* begin *
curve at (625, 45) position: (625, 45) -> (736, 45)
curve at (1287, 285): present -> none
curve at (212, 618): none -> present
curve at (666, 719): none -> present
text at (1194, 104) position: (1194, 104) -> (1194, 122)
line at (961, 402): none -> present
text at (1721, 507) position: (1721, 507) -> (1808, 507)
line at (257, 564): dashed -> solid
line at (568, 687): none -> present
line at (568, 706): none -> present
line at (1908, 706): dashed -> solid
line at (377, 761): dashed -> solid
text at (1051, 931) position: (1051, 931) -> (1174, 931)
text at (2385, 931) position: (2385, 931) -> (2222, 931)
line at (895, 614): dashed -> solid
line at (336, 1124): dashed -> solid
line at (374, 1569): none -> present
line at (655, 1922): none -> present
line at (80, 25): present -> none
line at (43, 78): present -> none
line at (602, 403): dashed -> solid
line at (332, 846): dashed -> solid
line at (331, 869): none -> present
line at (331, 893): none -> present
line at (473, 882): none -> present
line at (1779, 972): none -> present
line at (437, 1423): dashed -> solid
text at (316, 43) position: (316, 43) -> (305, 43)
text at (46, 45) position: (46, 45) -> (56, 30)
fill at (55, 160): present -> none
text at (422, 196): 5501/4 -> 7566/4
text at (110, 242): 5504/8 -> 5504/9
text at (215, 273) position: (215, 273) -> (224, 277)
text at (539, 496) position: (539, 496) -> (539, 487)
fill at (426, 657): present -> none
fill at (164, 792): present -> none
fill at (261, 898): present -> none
* end *
Rewrite only the material from its first line up to and including the line with "text at (1194, 104)", changing "curve" to "arc" and leaving everything else unchanged.

Solved problem:
arc at (625, 45) position: (625, 45) -> (736, 45)
arc at (1287, 285): present -> none
arc at (212, 618): none -> present
arc at (666, 719): none -> present
text at (1194, 104) position: (1194, 104) -> (1194, 122)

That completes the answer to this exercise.